Myth 9: Hepatitis B is more dangerous than a small one
Correct understanding: The five markers of hepatitis B include: HBsAg, HBsAb, HBeAg, HBeAb and HBcAb, the big three positives refer to the positive items 1, 3 and 5 of the five markers of hepatitis B, and the small three positives refer to the 1st, 4th and 5th positives. It is generally believed that hepatitis B has undergone seroconversion (i.e., the e-antigen turns negative and produces e-antibodies) and becomes hepatitis B small three positives, so it is considered that the hepatitis B three positives are more dangerous than the small three positives.
However, which of the two is more dangerous refers to which is more likely to cause cirrhosis or liver cancer. In fact, the risk of liver cirrhosis or liver cancer is the same, and even some patients with small Sanyang think that their condition is stable, too blindly optimistic, delay treatment, and are even more likely to develop liver cirrhosis or liver cancer than patients with big Sanyang. Both should be taken seriously by patients, and antiviral therapy should be initiated as soon as possible when antiviral therapy is indicated.

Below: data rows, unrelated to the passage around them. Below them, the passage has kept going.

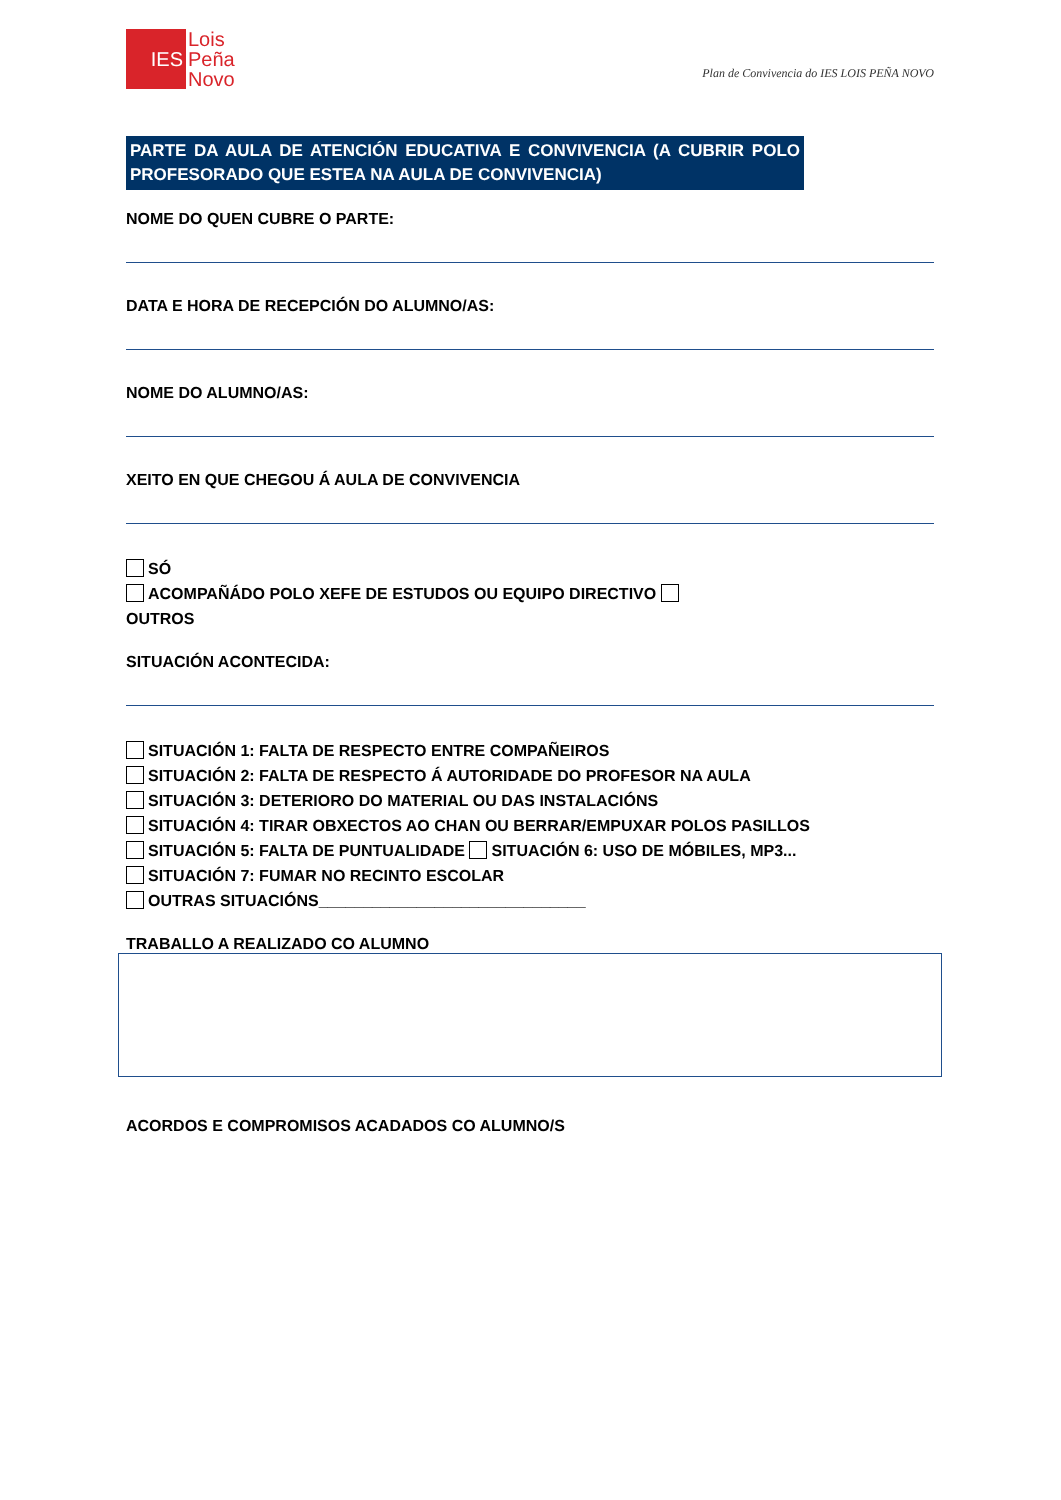IES
Lois
Peña
Novo
Plan de Convivencia do IES LOIS PEÑA NOVO
PARTE DA AULA DE ATENCIÓN EDUCATIVA E CONVIVENCIA (A CUBRIR POLO PROFESORADO QUE ESTEA NA AULA DE CONVIVENCIA)
NOME DO QUEN CUBRE O PARTE:
DATA E HORA DE RECEPCIÓN DO ALUMNO/AS:
NOME DO ALUMNO/AS:
XEITO EN QUE CHEGOU Á AULA DE CONVIVENCIA
SÓ
ACOMPAÑÁDO POLO XEFE DE ESTUDOS OU EQUIPO DIRECTIVO
OUTROS
SITUACIÓN ACONTECIDA:
SITUACIÓN 1: FALTA DE RESPECTO ENTRE COMPAÑEIROS
SITUACIÓN 2: FALTA DE RESPECTO Á AUTORIDADE DO PROFESOR NA AULA
SITUACIÓN 3: DETERIORO DO MATERIAL OU DAS INSTALACIÓNS
SITUACIÓN 4: TIRAR OBXECTOS AO CHAN OU BERRAR/EMPUXAR POLOS PASILLOS
SITUACIÓN 5: FALTA DE PUNTUALIDADE SITUACIÓN 6: USO DE MÓBILES, MP3...
SITUACIÓN 7: FUMAR NO RECINTO ESCOLAR
OUTRAS SITUACIÓNS______________________________
TRABALLO A REALIZADO CO ALUMNO
ACORDOS E COMPROMISOS ACADADOS CO ALUMNO/S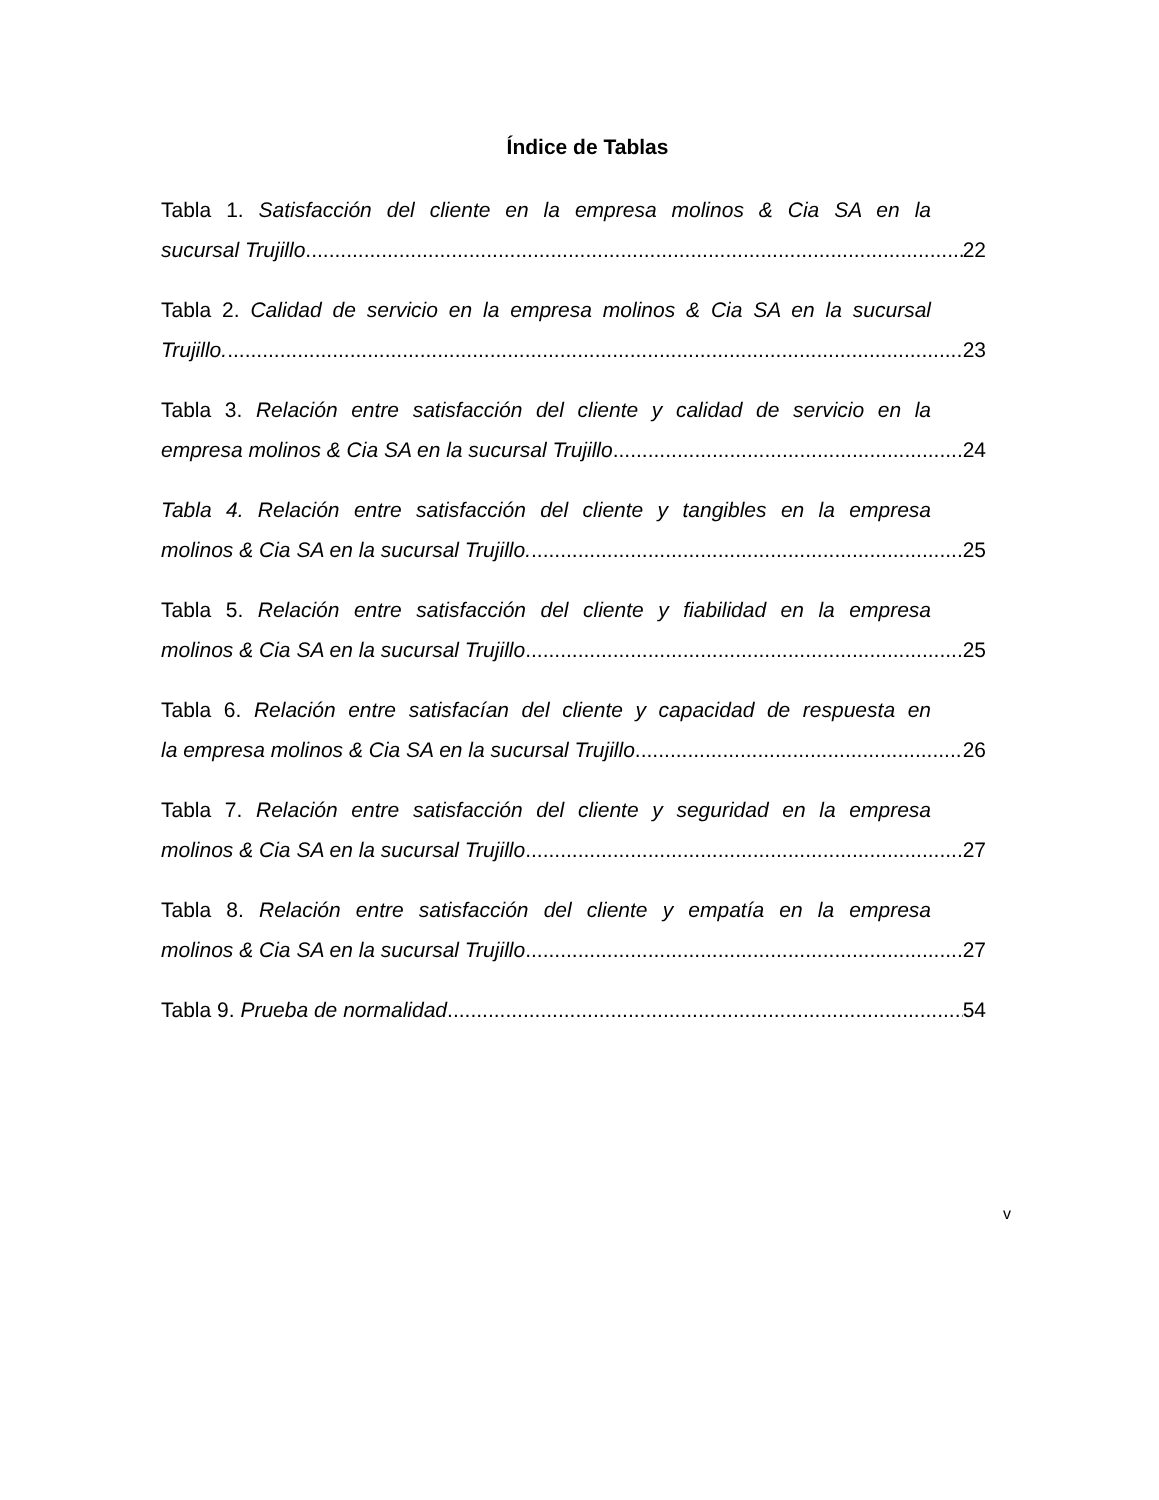Índice de Tablas
Tabla 1. Satisfacción del cliente en la empresa molinos & Cia SA en la
sucursal Trujillo. 22
Tabla 2. Calidad de servicio en la empresa molinos & Cia SA en la sucursal
Trujillo. 23
Tabla 3. Relación entre satisfacción del cliente y calidad de servicio en la
empresa molinos & Cia SA en la sucursal Trujillo. 24
Tabla 4. Relación entre satisfacción del cliente y tangibles en la empresa
molinos & Cia SA en la sucursal Trujillo. 25
Tabla 5. Relación entre satisfacción del cliente y fiabilidad en la empresa
molinos & Cia SA en la sucursal Trujillo. 25
Tabla 6. Relación entre satisfacían del cliente y capacidad de respuesta en
la empresa molinos & Cia SA en la sucursal Trujillo. 26
Tabla 7. Relación entre satisfacción del cliente y seguridad en la empresa
molinos & Cia SA en la sucursal Trujillo. 27
Tabla 8. Relación entre satisfacción del cliente y empatía en la empresa
molinos & Cia SA en la sucursal Trujillo. 27
Tabla 9. Prueba de normalidad. 54
v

Myth 10: The more hepatoprotective drugs, the better
Correct understanding: In patients with hepatitis B who have abnormal liver function (usually ALT (alanine aminotransferase) above the upper limit of the detection value), anti-hepatitis B virus therapy should be actively initiated after other causes of abnormal liver function have been ruled out. Antiviral therapy is the key to the treatment of hepatitis B.
For patients with obvious liver inflammation or significantly elevated ALT levels, on the basis of antiviral therapy, 1~2 kinds of drugs with anti-inflammatory, antioxidant and hepatocyte protection effects can be used as appropriate, including: glycyrrhizic acid preparations, silymarin preparations, polyunsaturated lecithin preparations and bicyclic alcohol. However, it is not advisable to combine multiple combinations to avoid aggravating the burden on the liver and adverse reactions caused by drug-drug interactions. Therefore, hepatoprotective drugs should be used with caution under the guidance of a doctor, and the more they are taken, the better.